Students Prepare for Next Generation Media Careers
The School of Multimedia Communications wraps up its first semester with an eye on the emerging media landscape. Led by media veteran and Emmy Award winner Jan Yanehiro, the forward-thinking program offers BA and MA Communications Degrees.
Yanehiro and Multimedia Communications Associate Director Steve Kotton predict that the future of media broadcasting will largely take place on the Internet. In response, they created a program that focuses on short form content, cutting-edge technology and hands-on experiences. Students work in studio and on location in an array of mediums including pod casting, YouTube, blogs, webisodes and mobile TV, in addition to TV and radio.
“We built a traditional studio because that is broadcasting now, and we have to prepare students for that,” said Yanehiro. “But we’re looking to the future. Studying and understanding media trends is what makes the Academy’s School of Multimedia Communications unique.

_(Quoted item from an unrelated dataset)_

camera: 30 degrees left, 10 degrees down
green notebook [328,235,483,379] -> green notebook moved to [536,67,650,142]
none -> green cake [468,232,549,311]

Our students know what the future of broadcasting looks like. When they graduate, they will be prepared for a career.”
Yanehiro believes that career will be as a video journalist, a journalist of all trades who shoots their own footage, edits it, then uploads it at the nearest Wi-Fi location, never stepping foot in a studio. Media outlets across the nation are already utilizing some form of video journalism, including San Francisco’s KRON 4.
KRON 4 Sports Anchor and Reporter Vernon Glenn recently taught a Multimedia Communications class in which he brought his equipment – camera, microphone and computer – demonstrating his one-man approach. Multimedia Communications students are taught exclusively by working media professionals like Glenn.
“Students graduating with a Communications Degree from the Academy could easily attain careers as video journalists,” said Kotton. “Our School of Multimedia Communications is one-of-a-kind because we are first and foremost an art school. Students develop the artistic background to shoot and edit beautiful footage with the latest technology, and they gain the journalistic experience to tell amazing stories with ethics and integrity.”
Telling stories in a digital format is one of the first things students master. Each Multimedia Communications student receives a camera to begin creating their own two-minute stories. According to Kotton, “it has been a huge success. The students have to turn in a different story every week, and we’ve seen some really wonderful work.”
Multimedia Communications students are already making their way in the professional world. Three students have secured internships at some of San Francisco’s major broadcast outlets.